Work required:
Below are the records; count the lines that include the string "Washington" and give only that number.

Segment Start: Given records

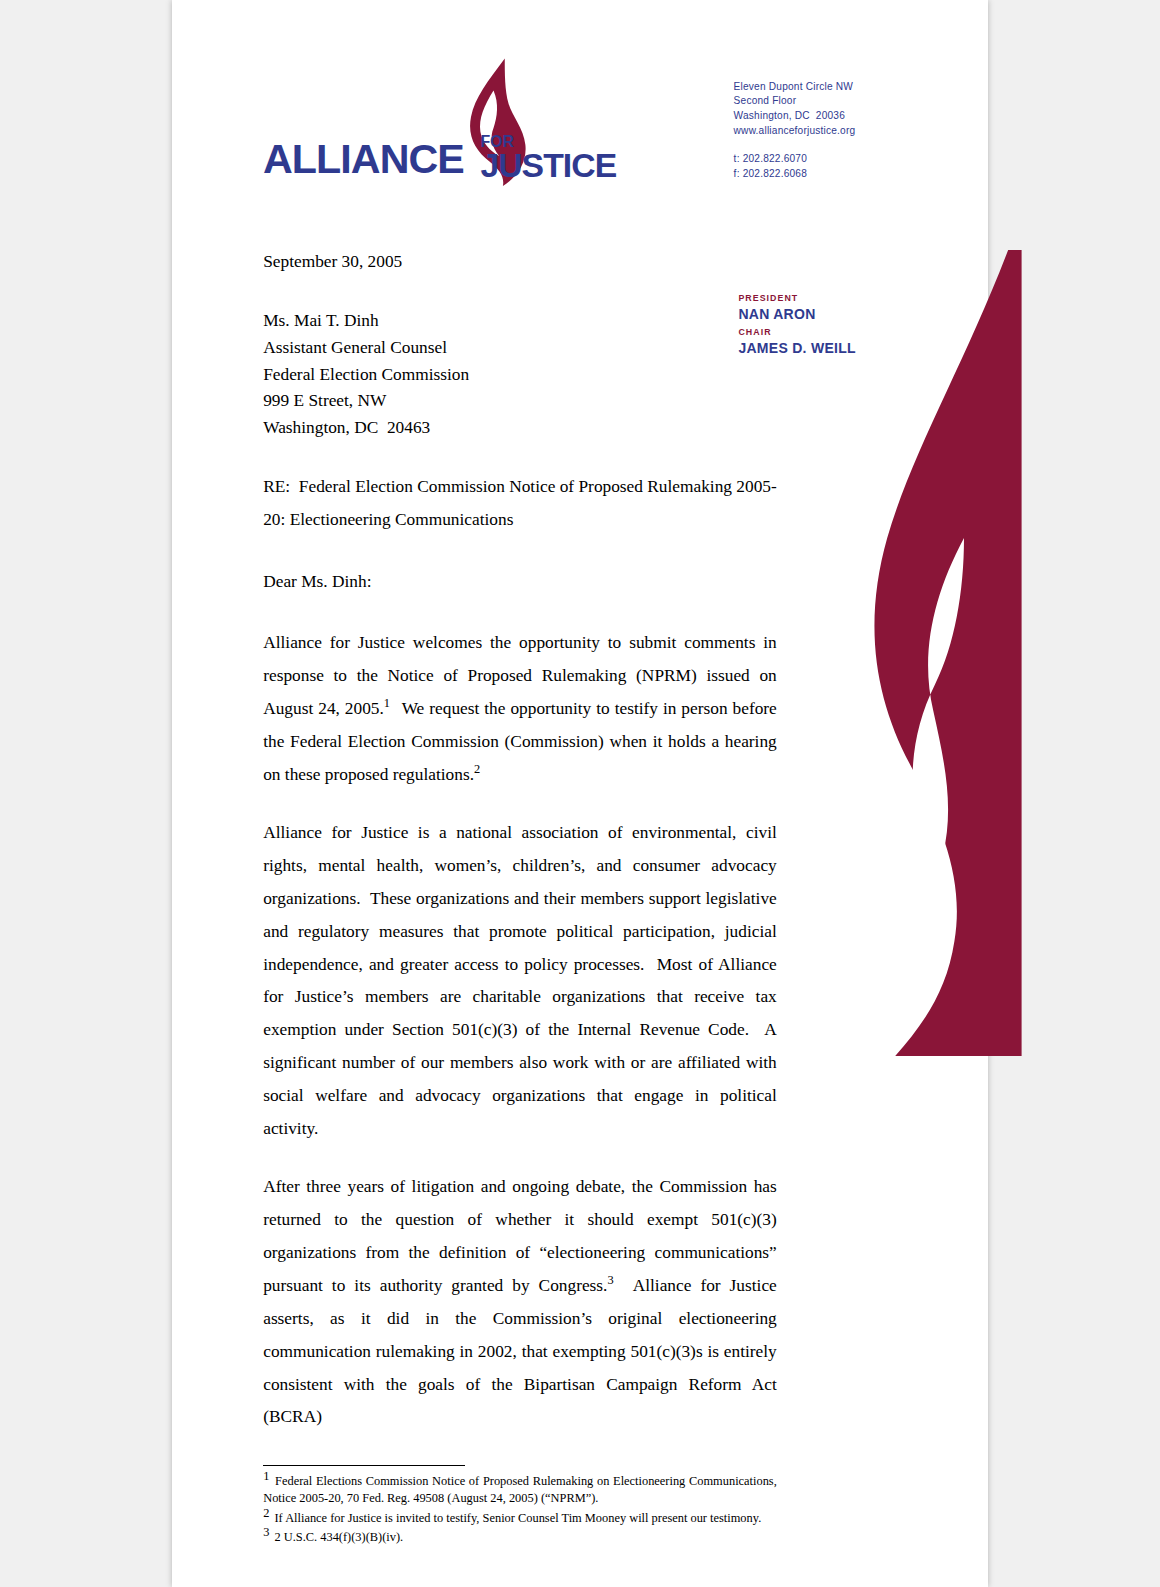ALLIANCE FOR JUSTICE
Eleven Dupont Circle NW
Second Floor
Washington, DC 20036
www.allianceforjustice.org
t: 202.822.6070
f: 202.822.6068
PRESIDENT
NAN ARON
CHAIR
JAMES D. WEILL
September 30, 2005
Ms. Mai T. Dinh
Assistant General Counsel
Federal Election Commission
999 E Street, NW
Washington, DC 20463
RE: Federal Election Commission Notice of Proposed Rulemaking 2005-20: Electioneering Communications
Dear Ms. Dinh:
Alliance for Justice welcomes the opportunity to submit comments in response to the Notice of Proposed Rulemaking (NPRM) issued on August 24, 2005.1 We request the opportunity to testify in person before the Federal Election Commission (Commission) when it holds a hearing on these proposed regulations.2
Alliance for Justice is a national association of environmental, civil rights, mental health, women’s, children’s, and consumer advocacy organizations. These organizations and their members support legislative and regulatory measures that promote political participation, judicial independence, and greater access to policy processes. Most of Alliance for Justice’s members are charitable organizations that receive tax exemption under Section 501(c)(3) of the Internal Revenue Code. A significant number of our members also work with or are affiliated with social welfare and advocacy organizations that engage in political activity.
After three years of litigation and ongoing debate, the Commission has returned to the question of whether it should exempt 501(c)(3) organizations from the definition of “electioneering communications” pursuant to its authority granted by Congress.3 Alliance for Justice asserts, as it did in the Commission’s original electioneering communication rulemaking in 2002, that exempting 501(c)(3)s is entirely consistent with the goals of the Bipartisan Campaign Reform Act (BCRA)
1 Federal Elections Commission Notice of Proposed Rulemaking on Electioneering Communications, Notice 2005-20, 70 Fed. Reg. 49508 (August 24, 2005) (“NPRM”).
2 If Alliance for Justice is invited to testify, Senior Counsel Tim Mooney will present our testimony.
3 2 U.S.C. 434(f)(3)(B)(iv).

Segment End: Given records
Segment Start: Given records

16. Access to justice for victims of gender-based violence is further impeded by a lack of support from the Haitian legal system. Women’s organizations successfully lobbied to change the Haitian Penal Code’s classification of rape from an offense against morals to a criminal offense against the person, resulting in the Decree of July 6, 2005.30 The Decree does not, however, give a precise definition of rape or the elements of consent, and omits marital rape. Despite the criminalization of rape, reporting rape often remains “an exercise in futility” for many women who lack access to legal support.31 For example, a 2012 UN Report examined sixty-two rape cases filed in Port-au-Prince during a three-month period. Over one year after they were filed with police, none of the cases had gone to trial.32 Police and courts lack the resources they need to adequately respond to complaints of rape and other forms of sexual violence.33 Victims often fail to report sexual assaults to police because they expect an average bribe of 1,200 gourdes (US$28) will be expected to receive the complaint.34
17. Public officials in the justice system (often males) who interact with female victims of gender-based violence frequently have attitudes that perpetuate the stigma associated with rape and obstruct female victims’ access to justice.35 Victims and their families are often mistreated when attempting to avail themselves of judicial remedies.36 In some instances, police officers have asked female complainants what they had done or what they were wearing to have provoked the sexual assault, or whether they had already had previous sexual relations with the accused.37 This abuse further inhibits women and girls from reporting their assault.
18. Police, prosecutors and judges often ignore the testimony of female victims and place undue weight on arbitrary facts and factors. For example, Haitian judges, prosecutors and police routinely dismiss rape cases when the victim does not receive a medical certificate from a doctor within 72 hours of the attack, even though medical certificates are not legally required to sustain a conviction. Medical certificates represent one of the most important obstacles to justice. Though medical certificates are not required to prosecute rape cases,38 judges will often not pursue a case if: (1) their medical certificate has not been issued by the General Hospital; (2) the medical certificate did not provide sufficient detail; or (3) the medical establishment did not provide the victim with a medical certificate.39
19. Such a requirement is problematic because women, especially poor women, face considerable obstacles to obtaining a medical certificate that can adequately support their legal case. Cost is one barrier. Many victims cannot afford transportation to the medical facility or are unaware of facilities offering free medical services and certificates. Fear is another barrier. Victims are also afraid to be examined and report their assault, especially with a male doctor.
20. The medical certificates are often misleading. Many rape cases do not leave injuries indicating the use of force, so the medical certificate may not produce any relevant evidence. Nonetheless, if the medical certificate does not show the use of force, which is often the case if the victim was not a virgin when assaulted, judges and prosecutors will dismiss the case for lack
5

Segment End: Given records

Answer to the problem:
2